| TASK INSTRUCTIONS |
Below are entries with pictures among them; reproduce exactly, and only, the lines from the one containing "41 Ibid., 4-13." down to the one containing "10 Biological Vision", without the pictures.

[Extracted page text data]
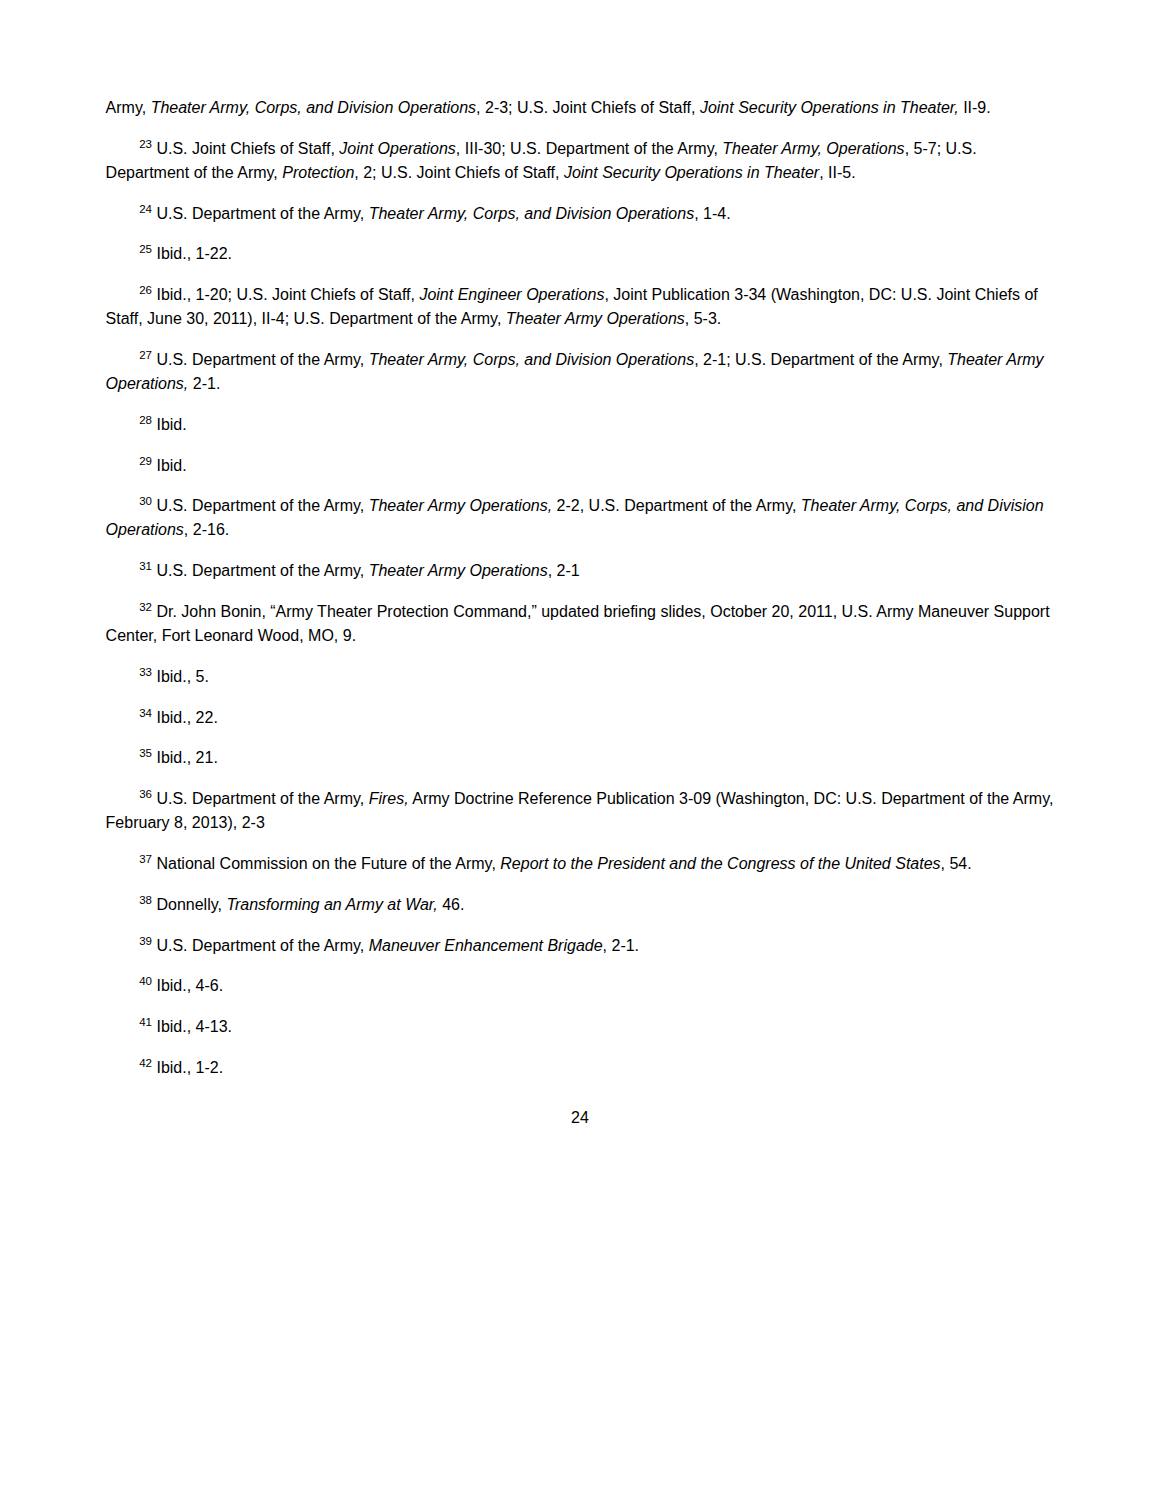Army, Theater Army, Corps, and Division Operations, 2-3; U.S. Joint Chiefs of Staff, Joint Security Operations in Theater, II-9.
23 U.S. Joint Chiefs of Staff, Joint Operations, III-30; U.S. Department of the Army, Theater Army, Operations, 5-7; U.S. Department of the Army, Protection, 2; U.S. Joint Chiefs of Staff, Joint Security Operations in Theater, II-5.
24 U.S. Department of the Army, Theater Army, Corps, and Division Operations, 1-4.
25 Ibid., 1-22.
26 Ibid., 1-20; U.S. Joint Chiefs of Staff, Joint Engineer Operations, Joint Publication 3-34 (Washington, DC: U.S. Joint Chiefs of Staff, June 30, 2011), II-4; U.S. Department of the Army, Theater Army Operations, 5-3.
27 U.S. Department of the Army, Theater Army, Corps, and Division Operations, 2-1; U.S. Department of the Army, Theater Army Operations, 2-1.
28 Ibid.
29 Ibid.
30 U.S. Department of the Army, Theater Army Operations, 2-2, U.S. Department of the Army, Theater Army, Corps, and Division Operations, 2-16.
31 U.S. Department of the Army, Theater Army Operations, 2-1
32 Dr. John Bonin, “Army Theater Protection Command,” updated briefing slides, October 20, 2011, U.S. Army Maneuver Support Center, Fort Leonard Wood, MO, 9.
33 Ibid., 5.
34 Ibid., 22.
35 Ibid., 21.
36 U.S. Department of the Army, Fires, Army Doctrine Reference Publication 3-09 (Washington, DC: U.S. Department of the Army, February 8, 2013), 2-3
37 National Commission on the Future of the Army, Report to the President and the Congress of the United States, 54.
38 Donnelly, Transforming an Army at War, 46.
39 U.S. Department of the Army, Maneuver Enhancement Brigade, 2-1.
40 Ibid., 4-6.
41 Ibid., 4-13.
42 Ibid., 1-2.
24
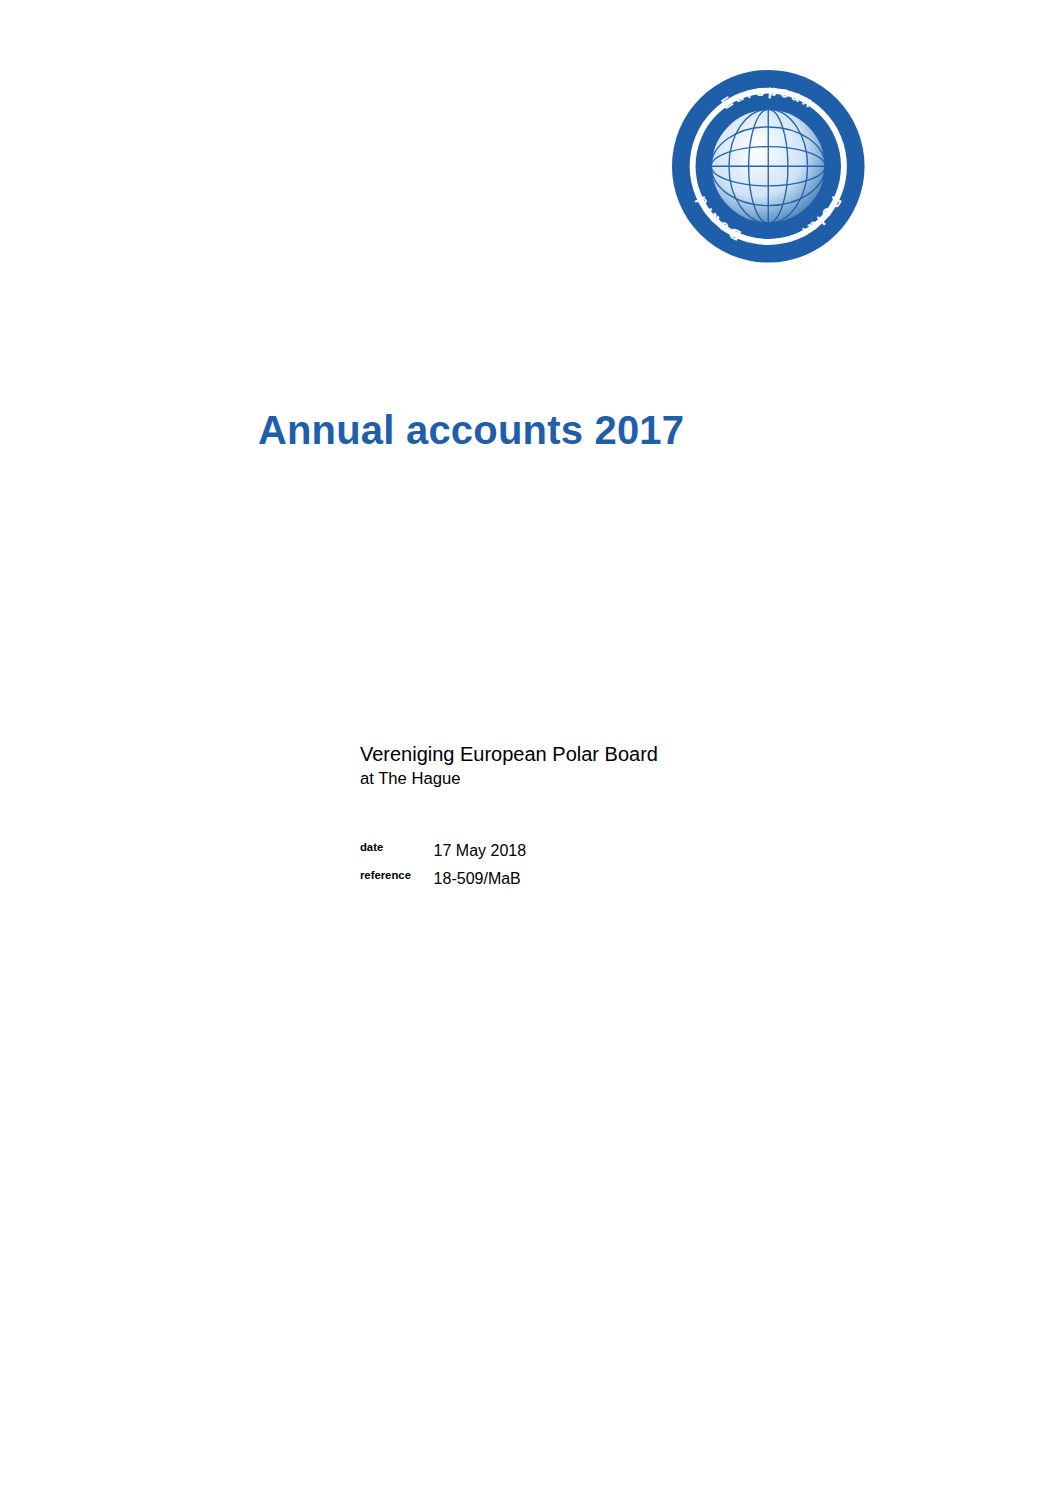European Polar Board logo European Polar Board
Annual accounts 2017
Vereniging European Polar Board at The Hague
| date | 17 May 2018 |
| reference | 18-509/MaB |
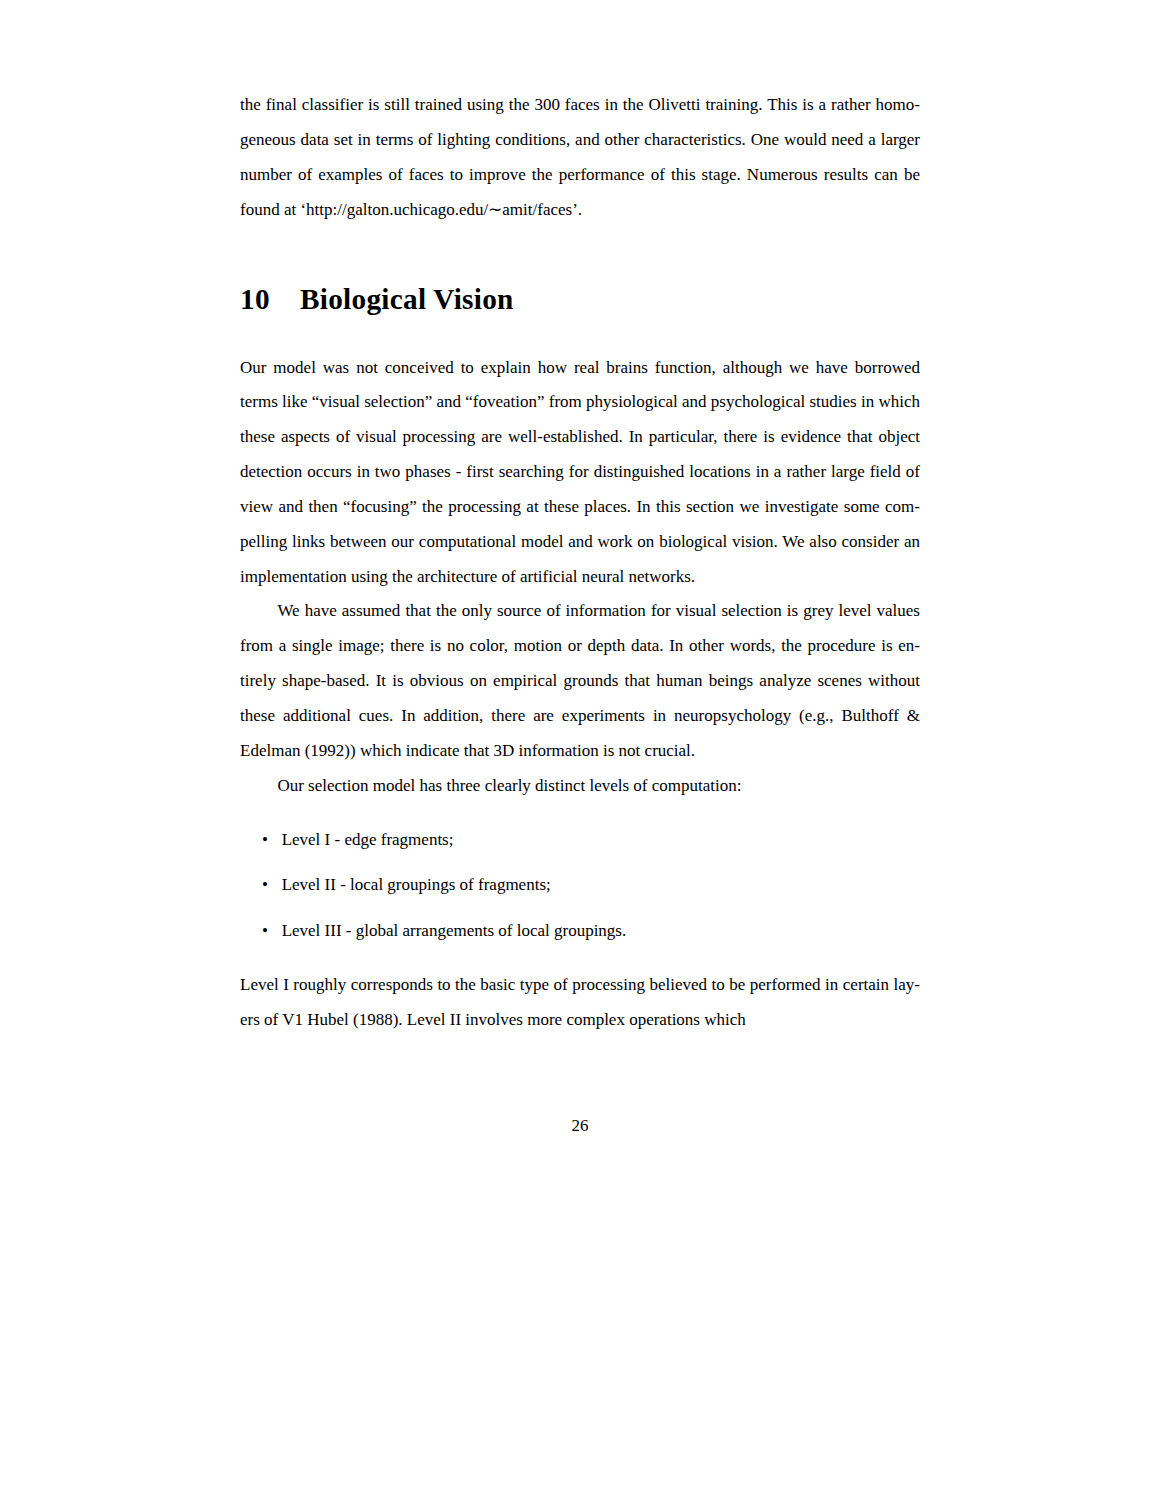the final classifier is still trained using the 300 faces in the Olivetti training. This is a rather homogeneous data set in terms of lighting conditions, and other characteristics. One would need a larger number of examples of faces to improve the performance of this stage. Numerous results can be found at ‘http://galton.uchicago.edu/∼amit/faces’.
10 Biological Vision
Our model was not conceived to explain how real brains function, although we have borrowed terms like “visual selection” and “foveation” from physiological and psychological studies in which these aspects of visual processing are well-established. In particular, there is evidence that object detection occurs in two phases - first searching for distinguished locations in a rather large field of view and then “focusing” the processing at these places. In this section we investigate some compelling links between our computational model and work on biological vision. We also consider an implementation using the architecture of artificial neural networks.
We have assumed that the only source of information for visual selection is grey level values from a single image; there is no color, motion or depth data. In other words, the procedure is entirely shape-based. It is obvious on empirical grounds that human beings analyze scenes without these additional cues. In addition, there are experiments in neuropsychology (e.g., Bulthoff & Edelman (1992)) which indicate that 3D information is not crucial.
Our selection model has three clearly distinct levels of computation:
Level I - edge fragments;
Level II - local groupings of fragments;
Level III - global arrangements of local groupings.
Level I roughly corresponds to the basic type of processing believed to be performed in certain layers of V1 Hubel (1988). Level II involves more complex operations which
26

| TASK SOLUTION |
41 Ibid., 4-13.
42 Ibid., 1-2.
24
European Polar Board logo European Polar Board
Annual accounts 2017
Vereniging European Polar Board at The Hague
| date | 17 May 2018 |
| reference | 18-509/MaB |
the final classifier is still trained using the 300 faces in the Olivetti training. This is a rather homogeneous data set in terms of lighting conditions, and other characteristics. One would need a larger number of examples of faces to improve the performance of this stage. Numerous results can be found at ‘http://galton.uchicago.edu/∼amit/faces’.
10 Biological Vision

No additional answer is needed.